**OBJECTIF 1:**
Donnez sous forme de liste JSON de chaînes toutes les lignes des enregistrements ci-dessous, une chaîne par ligne, sans les lignes vides. Laissez les images hors de la réponse.

**TEXTE PRÉSENTÉ:**
* * *
Lacets croisés comme, en Basse Saxe, le bois sur les façades des maisons à colombages. Lacets plats comme des haricots cocos, sans la dentelle rudimentaire du croisillon. Et les trop courts, qu’on tire dessus avec les mains pour quand même serrer le pied. Ceux qu’on refait sur une jambe, héron de lagune et goudron. Petits lacets chagrins devant l’école, de mère à soulier pointure 32, pour, en nouant les pieds jusqu’à les coucher nus à la sieste et la paire au bout du tatami, un peu dénouer le cœur. Lacets rigides des chaussures de montagne, à pas passer repasser dans des œillets, mais glisser dans des encoches de ferraille, et qui accomplissent, sur le minuscule flanc du pied, la même chorégraphie qu’aux ubacs et adrets, d’escalader ventre contre falaise, avec un baudrier. Vieux lacets de vieilles Converses et mille flaques. Lacets fluorescent des filles cheveux jaunes et turquoise, qui sortent de la petite échoppe mangaka. Un jour, dans sa cellule, le prisonnier fait ses lacets autour de son cou. Pas de lacets, sur les morts -ou des de présentation, qui juchent la chaussure comme un nœud papillon, sans serrer la cheville, comme les cartes d’identités specimens dans les portefeuilles tout neufs.
Les lacets des chaussures, les lacets des chemins, de la vie, de la mort, les mots entrelacés.
Mais comme c’est joli ce regard là. Comment il marche pour capter ce monde là ? Il a une clef ? Il connaît Alice ?
tellement joli – magnifique et tragique – un peu comme elle (la vie)
* * *
**DONNÉES D'ENTRÉE:**
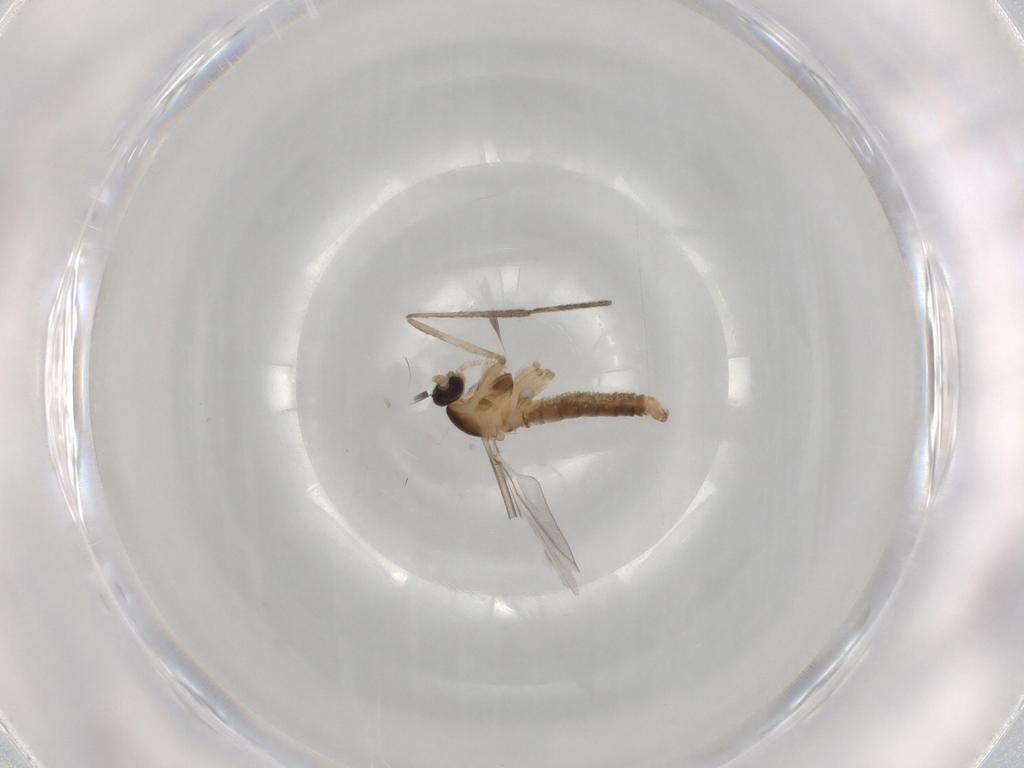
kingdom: Animalia
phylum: Arthropoda
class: Insecta
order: Diptera
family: Cecidomyiidae
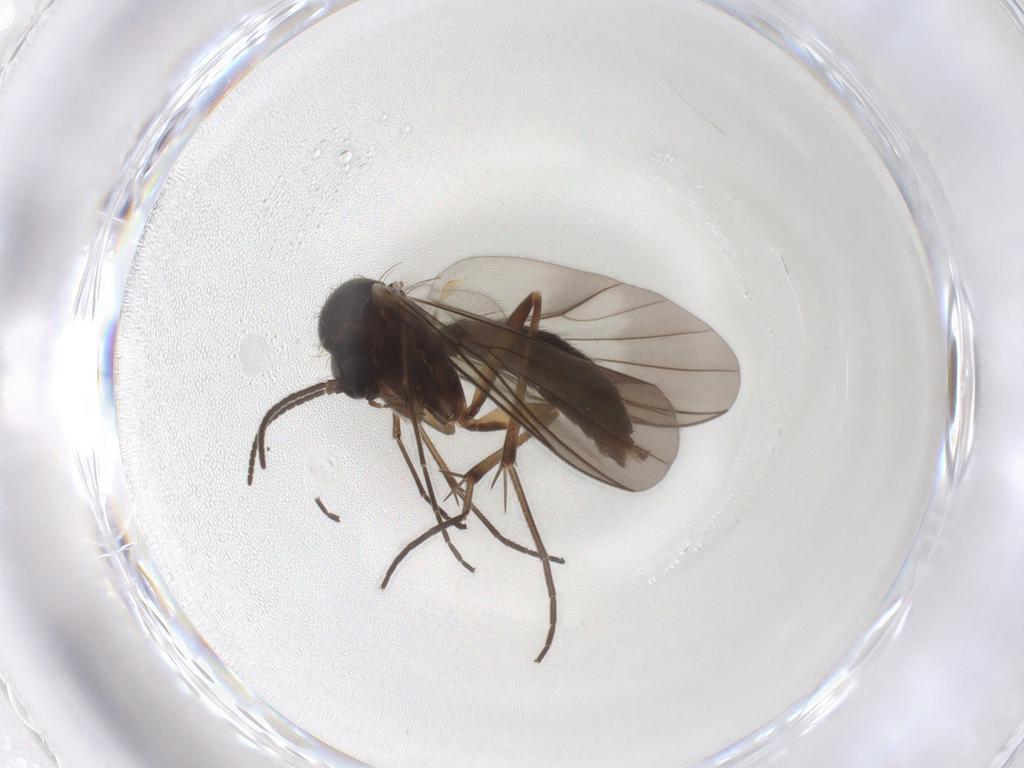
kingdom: Animalia
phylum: Arthropoda
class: Insecta
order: Diptera
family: Mycetophilidae
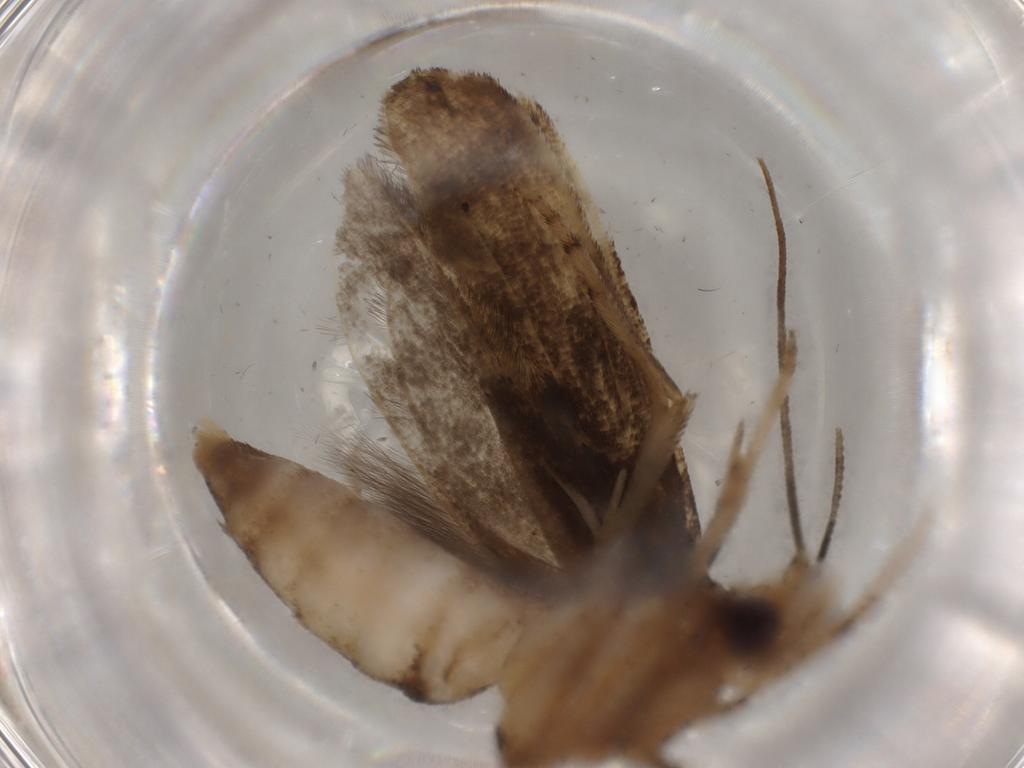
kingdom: Animalia
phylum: Arthropoda
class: Insecta
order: Lepidoptera
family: Yponomeutidae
* * *
**OBJECTIF 2:**
Répondez à ces questions sur le texte consacré aux lacets :
(a) À quoi les lacets croisés sont-ils comparés ?
(b) Quelle pointure est donnée pour le soulier devant l'école ?
(c) Qui fait ses lacets autour de son cou dans sa cellule ?

**RÉPONSE 1:**
[
  "kingdom: Animalia",
  "phylum: Arthropoda",
  "class: Insecta",
  "order: Diptera",
  "family: Cecidomyiidae",
  "kingdom: Animalia",
  "phylum: Arthropoda",
  "class: Insecta",
  "order: Diptera",
  "family: Mycetophilidae",
  "kingdom: Animalia",
  "phylum: Arthropoda",
  "class: Insecta",
  "order: Lepidoptera",
  "family: Yponomeutidae"
]

**RÉPONSE 2:**
(a) Au bois sur les façades des maisons à colombages, en Basse Saxe.
(b) 32.
(c) Le prisonnier.